## begin

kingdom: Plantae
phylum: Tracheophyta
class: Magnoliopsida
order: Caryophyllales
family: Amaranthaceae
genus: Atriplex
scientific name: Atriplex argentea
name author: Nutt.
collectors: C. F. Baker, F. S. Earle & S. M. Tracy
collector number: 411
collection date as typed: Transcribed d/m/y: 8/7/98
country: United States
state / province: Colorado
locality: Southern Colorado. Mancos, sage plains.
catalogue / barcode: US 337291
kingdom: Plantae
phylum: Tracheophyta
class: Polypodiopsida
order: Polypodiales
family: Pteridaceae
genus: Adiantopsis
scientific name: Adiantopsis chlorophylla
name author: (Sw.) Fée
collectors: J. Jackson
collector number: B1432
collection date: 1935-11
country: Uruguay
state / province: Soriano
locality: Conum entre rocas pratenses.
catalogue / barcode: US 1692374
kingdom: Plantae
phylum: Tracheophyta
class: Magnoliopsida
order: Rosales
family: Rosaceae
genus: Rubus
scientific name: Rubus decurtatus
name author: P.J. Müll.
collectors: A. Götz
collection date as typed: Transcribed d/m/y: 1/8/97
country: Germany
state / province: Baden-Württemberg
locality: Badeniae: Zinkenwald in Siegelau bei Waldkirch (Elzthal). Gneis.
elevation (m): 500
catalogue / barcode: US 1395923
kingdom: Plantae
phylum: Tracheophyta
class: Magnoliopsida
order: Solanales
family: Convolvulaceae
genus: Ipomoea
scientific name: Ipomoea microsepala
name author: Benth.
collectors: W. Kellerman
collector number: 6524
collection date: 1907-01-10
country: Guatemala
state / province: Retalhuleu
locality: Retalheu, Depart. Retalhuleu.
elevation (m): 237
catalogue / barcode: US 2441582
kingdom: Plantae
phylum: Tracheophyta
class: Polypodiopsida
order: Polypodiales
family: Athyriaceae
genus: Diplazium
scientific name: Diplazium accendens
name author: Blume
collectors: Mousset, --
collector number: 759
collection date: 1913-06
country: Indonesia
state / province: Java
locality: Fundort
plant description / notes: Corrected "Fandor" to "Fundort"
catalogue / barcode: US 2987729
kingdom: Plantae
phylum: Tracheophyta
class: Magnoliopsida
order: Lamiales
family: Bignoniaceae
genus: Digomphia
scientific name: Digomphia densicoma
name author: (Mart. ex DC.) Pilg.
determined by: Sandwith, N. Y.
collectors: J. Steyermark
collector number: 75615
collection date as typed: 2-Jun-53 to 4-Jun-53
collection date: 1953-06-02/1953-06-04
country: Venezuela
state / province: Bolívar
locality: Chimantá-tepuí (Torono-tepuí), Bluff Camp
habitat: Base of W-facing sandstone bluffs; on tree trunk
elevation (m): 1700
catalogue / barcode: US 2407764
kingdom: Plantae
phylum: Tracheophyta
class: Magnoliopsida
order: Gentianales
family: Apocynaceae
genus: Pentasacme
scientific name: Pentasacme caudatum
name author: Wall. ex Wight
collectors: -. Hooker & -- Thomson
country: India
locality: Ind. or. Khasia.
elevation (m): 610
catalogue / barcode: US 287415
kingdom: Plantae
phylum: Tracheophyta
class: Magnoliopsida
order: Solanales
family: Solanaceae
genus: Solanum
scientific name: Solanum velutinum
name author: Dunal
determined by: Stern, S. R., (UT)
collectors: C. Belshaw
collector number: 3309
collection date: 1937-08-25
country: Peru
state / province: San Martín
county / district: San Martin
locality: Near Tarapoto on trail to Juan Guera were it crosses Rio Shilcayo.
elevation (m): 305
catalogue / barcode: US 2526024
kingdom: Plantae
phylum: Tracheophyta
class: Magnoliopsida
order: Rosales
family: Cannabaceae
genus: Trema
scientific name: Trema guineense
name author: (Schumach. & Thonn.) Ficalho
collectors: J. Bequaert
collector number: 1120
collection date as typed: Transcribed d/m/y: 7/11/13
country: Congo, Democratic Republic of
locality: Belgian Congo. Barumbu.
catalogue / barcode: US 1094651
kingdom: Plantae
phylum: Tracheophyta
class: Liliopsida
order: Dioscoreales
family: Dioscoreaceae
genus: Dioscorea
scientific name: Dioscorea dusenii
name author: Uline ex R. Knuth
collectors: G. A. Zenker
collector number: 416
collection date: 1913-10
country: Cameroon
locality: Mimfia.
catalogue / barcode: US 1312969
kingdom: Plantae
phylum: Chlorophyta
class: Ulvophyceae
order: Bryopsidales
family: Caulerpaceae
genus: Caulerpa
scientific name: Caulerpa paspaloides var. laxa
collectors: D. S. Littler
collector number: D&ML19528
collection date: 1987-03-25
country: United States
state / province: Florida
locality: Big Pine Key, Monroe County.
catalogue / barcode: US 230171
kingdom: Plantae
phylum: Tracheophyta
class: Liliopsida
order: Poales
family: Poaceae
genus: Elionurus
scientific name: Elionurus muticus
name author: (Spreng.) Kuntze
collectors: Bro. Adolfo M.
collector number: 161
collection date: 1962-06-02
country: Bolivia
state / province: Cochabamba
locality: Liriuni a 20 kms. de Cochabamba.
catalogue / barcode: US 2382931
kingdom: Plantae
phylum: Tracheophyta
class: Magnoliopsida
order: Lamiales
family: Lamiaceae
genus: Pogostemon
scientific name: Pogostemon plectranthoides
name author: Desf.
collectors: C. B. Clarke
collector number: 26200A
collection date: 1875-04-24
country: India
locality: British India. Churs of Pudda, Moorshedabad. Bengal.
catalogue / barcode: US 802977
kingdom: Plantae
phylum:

## end

Rewrite all of the data above as a numbered list, one line per item, and leave out any blank lines.

1. kingdom: Plantae
2. phylum: Tracheophyta
3. class: Magnoliopsida
4. order: Caryophyllales
5. family: Amaranthaceae
6. genus: Atriplex
7. scientific name: Atriplex argentea
8. name author: Nutt.
9. collectors: C. F. Baker, F. S. Earle & S. M. Tracy
10. collector number: 411
11. collection date as typed: Transcribed d/m/y: 8/7/98
12. country: United States
13. state / province: Colorado
14. locality: Southern Colorado. Mancos, sage plains.
15. catalogue / barcode: US 337291
16. kingdom: Plantae
17. phylum: Tracheophyta
18. class: Polypodiopsida
19. order: Polypodiales
20. family: Pteridaceae
21. genus: Adiantopsis
22. scientific name: Adiantopsis chlorophylla
23. name author: (Sw.) Fée
24. collectors: J. Jackson
25. collector number: B1432
26. collection date: 1935-11
27. country: Uruguay
28. state / province: Soriano
29. locality: Conum entre rocas pratenses.
30. catalogue / barcode: US 1692374
31. kingdom: Plantae
32. phylum: Tracheophyta
33. class: Magnoliopsida
34. order: Rosales
35. family: Rosaceae
36. genus: Rubus
37. scientific name: Rubus decurtatus
38. name author: P.J. Müll.
39. collectors: A. Götz
40. collection date as typed: Transcribed d/m/y: 1/8/97
41. country: Germany
42. state / province: Baden-Württemberg
43. locality: Badeniae: Zinkenwald in Siegelau bei Waldkirch (Elzthal). Gneis.
44. elevation (m): 500
45. catalogue / barcode: US 1395923
46. kingdom: Plantae
47. phylum: Tracheophyta
48. class: Magnoliopsida
49. order: Solanales
50. family: Convolvulaceae
51. genus: Ipomoea
52. scientific name: Ipomoea microsepala
53. name author: Benth.
54. collectors: W. Kellerman
55. collector number: 6524
56. collection date: 1907-01-10
57. country: Guatemala
58. state / province: Retalhuleu
59. locality: Retalheu, Depart. Retalhuleu.
60. elevation (m): 237
61. catalogue / barcode: US 2441582
62. kingdom: Plantae
63. phylum: Tracheophyta
64. class: Polypodiopsida
65. order: Polypodiales
66. family: Athyriaceae
67. genus: Diplazium
68. scientific name: Diplazium accendens
69. name author: Blume
70. collectors: Mousset, --
71. collector number: 759
72. collection date: 1913-06
73. country: Indonesia
74. state / province: Java
75. locality: Fundort
76. plant description / notes: Corrected "Fandor" to "Fundort"
77. catalogue / barcode: US 2987729
78. kingdom: Plantae
79. phylum: Tracheophyta
80. class: Magnoliopsida
81. order: Lamiales
82. family: Bignoniaceae
83. genus: Digomphia
84. scientific name: Digomphia densicoma
85. name author: (Mart. ex DC.) Pilg.
86. determined by: Sandwith, N. Y.
87. collectors: J. Steyermark
88. collector number: 75615
89. collection date as typed: 2-Jun-53 to 4-Jun-53
90. collection date: 1953-06-02/1953-06-04
91. country: Venezuela
92. state / province: Bolívar
93. locality: Chimantá-tepuí (Torono-tepuí), Bluff Camp
94. habitat: Base of W-facing sandstone bluffs; on tree trunk
95. elevation (m): 1700
96. catalogue / barcode: US 2407764
97. kingdom: Plantae
98. phylum: Tracheophyta
99. class: Magnoliopsida
100. order: Gentianales
101. family: Apocynaceae
102. genus: Pentasacme
103. scientific name: Pentasacme caudatum
104. name author: Wall. ex Wight
105. collectors: -. Hooker & -- Thomson
106. country: India
107. locality: Ind. or. Khasia.
108. elevation (m): 610
109. catalogue / barcode: US 287415
110. kingdom: Plantae
111. phylum: Tracheophyta
112. class: Magnoliopsida
113. order: Solanales
114. family: Solanaceae
115. genus: Solanum
116. scientific name: Solanum velutinum
117. name author: Dunal
118. determined by: Stern, S. R., (UT)
119. collectors: C. Belshaw
120. collector number: 3309
121. collection date: 1937-08-25
122. country: Peru
123. state / province: San Martín
124. county / district: San Martin
125. locality: Near Tarapoto on trail to Juan Guera were it crosses Rio Shilcayo.
126. elevation (m): 305
127. catalogue / barcode: US 2526024
128. kingdom: Plantae
129. phylum: Tracheophyta
130. class: Magnoliopsida
131. order: Rosales
132. family: Cannabaceae
133. genus: Trema
134. scientific name: Trema guineense
135. name author: (Schumach. & Thonn.) Ficalho
136. collectors: J. Bequaert
137. collector number: 1120
138. collection date as typed: Transcribed d/m/y: 7/11/13
139. country: Congo, Democratic Republic of
140. locality: Belgian Congo. Barumbu.
141. catalogue / barcode: US 1094651
142. kingdom: Plantae
143. phylum: Tracheophyta
144. class: Liliopsida
145. order: Dioscoreales
146. family: Dioscoreaceae
147. genus: Dioscorea
148. scientific name: Dioscorea dusenii
149. name author: Uline ex R. Knuth
150. collectors: G. A. Zenker
151. collector number: 416
152. collection date: 1913-10
153. country: Cameroon
154. locality: Mimfia.
155. catalogue / barcode: US 1312969
156. kingdom: Plantae
157. phylum: Chlorophyta
158. class: Ulvophyceae
159. order: Bryopsidales
160. family: Caulerpaceae
161. genus: Caulerpa
162. scientific name: Caulerpa paspaloides var. laxa
163. collectors: D. S. Littler
164. collector number: D&ML19528
165. collection date: 1987-03-25
166. country: United States
167. state / province: Florida
168. locality: Big Pine Key, Monroe County.
169. catalogue / barcode: US 230171
170. kingdom: Plantae
171. phylum: Tracheophyta
172. class: Liliopsida
173. order: Poales
174. family: Poaceae
175. genus: Elionurus
176. scientific name: Elionurus muticus
177. name author: (Spreng.) Kuntze
178. collectors: Bro. Adolfo M.
179. collector number: 161
180. collection date: 1962-06-02
181. country: Bolivia
182. state / province: Cochabamba
183. locality: Liriuni a 20 kms. de Cochabamba.
184. catalogue / barcode: US 2382931
185. kingdom: Plantae
186. phylum: Tracheophyta
187. class: Magnoliopsida
188. order: Lamiales
189. family: Lamiaceae
190. genus: Pogostemon
191. scientific name: Pogostemon plectranthoides
192. name author: Desf.
193. collectors: C. B. Clarke
194. collector number: 26200A
195. collection date: 1875-04-24
196. country: India
197. locality: British India. Churs of Pudda, Moorshedabad. Bengal.
198. catalogue / barcode: US 802977
199. kingdom: Plantae
200. phylum:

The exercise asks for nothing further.